(DATA FOR PROCESSING begins)
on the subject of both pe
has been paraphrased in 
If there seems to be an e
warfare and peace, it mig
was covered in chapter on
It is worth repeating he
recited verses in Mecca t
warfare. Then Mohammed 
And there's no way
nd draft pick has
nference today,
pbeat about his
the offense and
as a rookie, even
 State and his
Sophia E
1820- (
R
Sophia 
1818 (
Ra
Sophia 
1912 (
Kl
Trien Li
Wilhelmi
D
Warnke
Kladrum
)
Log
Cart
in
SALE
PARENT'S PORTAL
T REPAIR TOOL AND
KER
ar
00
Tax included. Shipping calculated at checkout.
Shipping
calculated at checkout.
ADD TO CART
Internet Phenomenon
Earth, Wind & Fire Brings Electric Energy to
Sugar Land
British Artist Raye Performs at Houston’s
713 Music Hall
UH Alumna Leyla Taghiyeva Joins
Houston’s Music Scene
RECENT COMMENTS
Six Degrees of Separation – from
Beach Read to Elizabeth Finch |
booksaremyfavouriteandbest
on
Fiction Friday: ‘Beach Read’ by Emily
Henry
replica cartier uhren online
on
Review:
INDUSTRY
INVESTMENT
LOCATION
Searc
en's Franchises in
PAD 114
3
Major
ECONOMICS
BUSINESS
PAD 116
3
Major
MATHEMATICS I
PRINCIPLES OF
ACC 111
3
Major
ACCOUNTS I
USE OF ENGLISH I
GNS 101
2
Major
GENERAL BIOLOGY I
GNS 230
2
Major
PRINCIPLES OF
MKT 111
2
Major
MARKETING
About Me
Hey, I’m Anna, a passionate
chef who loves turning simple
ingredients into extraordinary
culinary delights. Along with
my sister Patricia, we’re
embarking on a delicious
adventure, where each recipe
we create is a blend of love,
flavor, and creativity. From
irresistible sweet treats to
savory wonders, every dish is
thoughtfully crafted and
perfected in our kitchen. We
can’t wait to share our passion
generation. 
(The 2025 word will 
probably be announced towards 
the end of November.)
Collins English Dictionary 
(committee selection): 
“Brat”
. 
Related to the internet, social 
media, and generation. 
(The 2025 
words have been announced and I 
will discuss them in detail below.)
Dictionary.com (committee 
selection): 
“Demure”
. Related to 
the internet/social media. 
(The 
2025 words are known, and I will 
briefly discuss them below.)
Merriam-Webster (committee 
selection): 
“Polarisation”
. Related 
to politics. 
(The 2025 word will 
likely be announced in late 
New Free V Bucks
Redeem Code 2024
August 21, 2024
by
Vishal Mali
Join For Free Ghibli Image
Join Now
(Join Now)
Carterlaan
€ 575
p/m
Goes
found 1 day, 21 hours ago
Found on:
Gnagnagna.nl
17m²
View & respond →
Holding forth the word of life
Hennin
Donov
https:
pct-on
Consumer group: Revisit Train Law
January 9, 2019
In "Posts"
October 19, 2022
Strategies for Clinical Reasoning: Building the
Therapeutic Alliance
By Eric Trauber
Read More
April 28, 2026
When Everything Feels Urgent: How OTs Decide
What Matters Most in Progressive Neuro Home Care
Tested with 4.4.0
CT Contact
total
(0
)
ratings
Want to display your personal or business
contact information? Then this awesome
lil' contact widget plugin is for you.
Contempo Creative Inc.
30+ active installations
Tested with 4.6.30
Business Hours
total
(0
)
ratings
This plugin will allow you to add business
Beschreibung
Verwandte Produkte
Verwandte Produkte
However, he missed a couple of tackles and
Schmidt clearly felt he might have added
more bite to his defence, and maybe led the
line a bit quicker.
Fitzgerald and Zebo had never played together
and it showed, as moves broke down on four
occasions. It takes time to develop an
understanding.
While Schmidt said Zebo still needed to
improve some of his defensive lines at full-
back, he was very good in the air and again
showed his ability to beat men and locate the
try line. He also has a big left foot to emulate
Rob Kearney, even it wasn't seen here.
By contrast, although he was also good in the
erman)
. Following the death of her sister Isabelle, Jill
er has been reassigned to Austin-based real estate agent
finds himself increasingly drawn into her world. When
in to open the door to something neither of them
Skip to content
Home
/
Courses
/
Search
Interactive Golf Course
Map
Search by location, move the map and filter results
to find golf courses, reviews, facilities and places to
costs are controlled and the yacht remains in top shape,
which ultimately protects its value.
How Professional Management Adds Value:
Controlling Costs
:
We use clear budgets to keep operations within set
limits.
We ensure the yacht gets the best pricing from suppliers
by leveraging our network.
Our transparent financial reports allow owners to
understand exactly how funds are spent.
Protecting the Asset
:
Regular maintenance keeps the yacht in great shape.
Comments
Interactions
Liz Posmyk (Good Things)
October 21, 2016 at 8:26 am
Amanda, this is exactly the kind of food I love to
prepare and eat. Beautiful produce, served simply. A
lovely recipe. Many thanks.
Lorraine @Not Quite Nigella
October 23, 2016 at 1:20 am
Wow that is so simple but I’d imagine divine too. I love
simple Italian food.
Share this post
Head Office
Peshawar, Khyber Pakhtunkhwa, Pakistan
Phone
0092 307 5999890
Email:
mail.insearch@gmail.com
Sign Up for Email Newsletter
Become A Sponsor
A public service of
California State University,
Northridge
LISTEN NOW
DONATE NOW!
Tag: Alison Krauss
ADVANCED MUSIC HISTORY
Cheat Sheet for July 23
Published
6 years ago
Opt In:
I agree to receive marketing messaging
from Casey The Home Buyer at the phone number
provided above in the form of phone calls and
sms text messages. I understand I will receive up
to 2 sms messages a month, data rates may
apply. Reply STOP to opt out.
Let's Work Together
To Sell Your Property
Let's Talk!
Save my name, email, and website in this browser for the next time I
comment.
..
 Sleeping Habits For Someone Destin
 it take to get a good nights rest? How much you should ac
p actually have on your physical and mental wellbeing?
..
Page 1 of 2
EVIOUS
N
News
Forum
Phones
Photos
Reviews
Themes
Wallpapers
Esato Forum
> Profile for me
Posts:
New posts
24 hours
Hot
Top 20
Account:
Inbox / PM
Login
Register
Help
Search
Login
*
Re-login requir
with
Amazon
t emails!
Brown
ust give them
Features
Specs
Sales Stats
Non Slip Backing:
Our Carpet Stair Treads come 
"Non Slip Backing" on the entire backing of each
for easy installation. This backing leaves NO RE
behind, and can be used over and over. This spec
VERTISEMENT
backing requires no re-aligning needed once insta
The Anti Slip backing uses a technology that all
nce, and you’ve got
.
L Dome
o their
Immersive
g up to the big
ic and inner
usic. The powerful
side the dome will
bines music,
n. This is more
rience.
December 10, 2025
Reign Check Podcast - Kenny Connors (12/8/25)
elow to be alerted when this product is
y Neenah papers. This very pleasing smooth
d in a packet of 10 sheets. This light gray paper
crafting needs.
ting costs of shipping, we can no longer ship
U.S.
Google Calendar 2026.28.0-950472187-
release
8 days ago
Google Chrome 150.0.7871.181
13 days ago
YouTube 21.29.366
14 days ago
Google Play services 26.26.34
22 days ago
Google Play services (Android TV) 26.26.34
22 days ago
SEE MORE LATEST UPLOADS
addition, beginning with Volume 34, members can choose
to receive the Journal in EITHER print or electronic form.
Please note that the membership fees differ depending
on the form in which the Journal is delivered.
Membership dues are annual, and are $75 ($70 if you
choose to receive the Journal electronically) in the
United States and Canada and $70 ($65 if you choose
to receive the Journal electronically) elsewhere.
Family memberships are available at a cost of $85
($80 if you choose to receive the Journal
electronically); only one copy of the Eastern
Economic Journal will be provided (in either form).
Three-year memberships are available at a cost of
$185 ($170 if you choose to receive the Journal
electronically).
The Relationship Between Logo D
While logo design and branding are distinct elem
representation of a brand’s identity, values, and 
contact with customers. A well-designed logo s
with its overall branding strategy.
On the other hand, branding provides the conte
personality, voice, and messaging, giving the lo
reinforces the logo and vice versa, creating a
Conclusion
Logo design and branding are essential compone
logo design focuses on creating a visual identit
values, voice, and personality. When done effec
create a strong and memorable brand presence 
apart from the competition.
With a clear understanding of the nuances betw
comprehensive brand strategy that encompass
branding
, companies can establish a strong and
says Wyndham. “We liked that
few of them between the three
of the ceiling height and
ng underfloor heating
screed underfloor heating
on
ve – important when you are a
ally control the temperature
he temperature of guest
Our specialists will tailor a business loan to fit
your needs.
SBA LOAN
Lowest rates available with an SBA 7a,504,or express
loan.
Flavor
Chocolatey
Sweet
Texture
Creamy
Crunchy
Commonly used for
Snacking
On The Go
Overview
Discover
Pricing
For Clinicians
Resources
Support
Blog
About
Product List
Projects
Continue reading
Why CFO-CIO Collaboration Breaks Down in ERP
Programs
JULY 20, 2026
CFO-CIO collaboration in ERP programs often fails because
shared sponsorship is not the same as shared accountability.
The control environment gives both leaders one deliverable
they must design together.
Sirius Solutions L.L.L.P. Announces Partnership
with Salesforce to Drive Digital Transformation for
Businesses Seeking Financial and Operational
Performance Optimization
(DATA FOR PROCESSING ends)
Can you write out the rows from the very first line through the line that contains "T REPAIR TOOL AND", including that last line?

on the subject of both pe
has been paraphrased in 
If there seems to be an e
warfare and peace, it mig
was covered in chapter on
It is worth repeating he
recited verses in Mecca t
warfare. Then Mohammed 
And there's no way
nd draft pick has
nference today,
pbeat about his
the offense and
as a rookie, even
 State and his
Sophia E
1820- (
R
Sophia 
1818 (
Ra
Sophia 
1912 (
Kl
Trien Li
Wilhelmi
D
Warnke
Kladrum
)
Log
Cart
in
SALE
PARENT'S PORTAL
T REPAIR TOOL AND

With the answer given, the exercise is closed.